Behavioural economics is the study of how psychological, social or cognitive factors affect people’s economic decisions.

The main objective of this study is to explain why people often behave differently or why they make some choices rather than others. If you still have some doubts about this term, here is more information on how it works and how you can apply behavioural economics in your marketing strategy.

In order to understand it better, there are a number of key tips to add to your own glossary if you are interested in further research on this topic.

1. Heuristics

These are the mental shortcuts that lead to subjective probability estimation.

2. Biases

These are systematic errors that we make by using heuristics.
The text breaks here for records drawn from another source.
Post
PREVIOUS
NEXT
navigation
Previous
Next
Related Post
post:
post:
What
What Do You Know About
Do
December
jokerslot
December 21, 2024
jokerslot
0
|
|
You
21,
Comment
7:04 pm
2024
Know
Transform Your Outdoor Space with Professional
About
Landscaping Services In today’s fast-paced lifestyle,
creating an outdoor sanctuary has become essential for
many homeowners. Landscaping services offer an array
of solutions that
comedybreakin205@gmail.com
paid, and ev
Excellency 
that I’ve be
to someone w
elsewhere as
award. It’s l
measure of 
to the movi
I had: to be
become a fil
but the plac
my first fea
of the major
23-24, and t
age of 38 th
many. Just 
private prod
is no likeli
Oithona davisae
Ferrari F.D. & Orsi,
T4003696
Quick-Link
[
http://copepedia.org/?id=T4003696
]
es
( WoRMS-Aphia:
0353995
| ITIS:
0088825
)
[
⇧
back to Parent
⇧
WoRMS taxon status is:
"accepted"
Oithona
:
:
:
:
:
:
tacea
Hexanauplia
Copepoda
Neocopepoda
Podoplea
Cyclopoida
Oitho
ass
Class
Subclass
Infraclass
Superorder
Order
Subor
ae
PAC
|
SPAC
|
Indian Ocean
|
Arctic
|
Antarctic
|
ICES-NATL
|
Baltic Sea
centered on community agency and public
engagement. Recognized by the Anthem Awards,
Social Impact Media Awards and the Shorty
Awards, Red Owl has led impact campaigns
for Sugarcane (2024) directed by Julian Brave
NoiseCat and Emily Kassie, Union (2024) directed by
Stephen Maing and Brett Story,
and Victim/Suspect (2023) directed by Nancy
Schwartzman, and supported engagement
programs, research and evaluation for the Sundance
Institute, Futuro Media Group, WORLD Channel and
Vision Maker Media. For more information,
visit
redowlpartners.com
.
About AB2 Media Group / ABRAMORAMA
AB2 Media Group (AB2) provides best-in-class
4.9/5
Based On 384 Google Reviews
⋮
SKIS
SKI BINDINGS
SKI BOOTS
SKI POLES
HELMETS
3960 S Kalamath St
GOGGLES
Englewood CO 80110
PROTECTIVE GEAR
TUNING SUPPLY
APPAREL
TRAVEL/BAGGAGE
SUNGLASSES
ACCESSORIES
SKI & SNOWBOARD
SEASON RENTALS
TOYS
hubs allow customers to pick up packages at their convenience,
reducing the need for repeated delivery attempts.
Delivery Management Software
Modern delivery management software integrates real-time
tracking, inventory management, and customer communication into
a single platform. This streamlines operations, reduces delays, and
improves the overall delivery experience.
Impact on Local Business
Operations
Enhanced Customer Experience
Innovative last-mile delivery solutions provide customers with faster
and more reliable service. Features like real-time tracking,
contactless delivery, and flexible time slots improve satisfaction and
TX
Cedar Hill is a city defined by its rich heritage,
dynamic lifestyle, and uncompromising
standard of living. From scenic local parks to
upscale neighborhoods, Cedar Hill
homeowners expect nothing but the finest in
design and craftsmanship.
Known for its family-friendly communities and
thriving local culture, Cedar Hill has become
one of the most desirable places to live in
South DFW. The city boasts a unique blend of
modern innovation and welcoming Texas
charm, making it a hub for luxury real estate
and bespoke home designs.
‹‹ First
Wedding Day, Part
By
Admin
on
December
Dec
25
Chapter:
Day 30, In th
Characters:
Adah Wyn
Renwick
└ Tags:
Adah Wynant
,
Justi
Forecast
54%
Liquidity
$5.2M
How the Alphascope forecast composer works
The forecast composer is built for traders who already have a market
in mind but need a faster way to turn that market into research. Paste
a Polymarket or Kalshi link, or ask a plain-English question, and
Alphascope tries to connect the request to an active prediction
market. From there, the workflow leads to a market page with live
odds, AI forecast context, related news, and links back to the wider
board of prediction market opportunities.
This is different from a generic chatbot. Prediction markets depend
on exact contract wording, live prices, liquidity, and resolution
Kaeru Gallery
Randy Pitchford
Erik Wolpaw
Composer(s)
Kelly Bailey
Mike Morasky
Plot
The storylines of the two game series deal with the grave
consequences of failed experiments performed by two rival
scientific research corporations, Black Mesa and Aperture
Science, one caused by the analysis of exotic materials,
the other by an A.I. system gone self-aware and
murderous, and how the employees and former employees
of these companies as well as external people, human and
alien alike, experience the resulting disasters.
Biases are always predictable and always go in the same direction.

There are 2 types of biases: cognitive and emotional.

  1. Cognitive biases: errors or mistakes we make when interpreting reality.
  1. Emotional biases: are those that are related to reasoning based on feelings or emotions.

3. Types of thought

  • Homo Sapiens is a type of thinking in which we make mistakes and make biased and faulty forecasts.
  • Homo Economicus is a type of thinking in which we think and choose well and make unbiased forecasts.

4. Thought systems

There are 2 types: the automatic thinking system and the reflective thinking system.

  1. Automatic thought system or system 1: this is a system in our brain that makes us respond quickly, effortlessly and in an uncontrolled way and it is the thought system we use the most.
  2. Reflective thought system or system 2: this is a system in our brain that makes us respond in a slow, careful and controlled way and it is the thought system we use the least.

behavioural economics concepts_systems

5. Nudge

Nudges are the key to modifying people’s behaviour in a predictable way without prohibiting any of the alternatives and without significantly changing the incentive structure.

By understanding how consumers make their purchasing decisions and what factors influence them, it will be easier for companies to design marketing campaigns that are more relevant and appealing to their audience.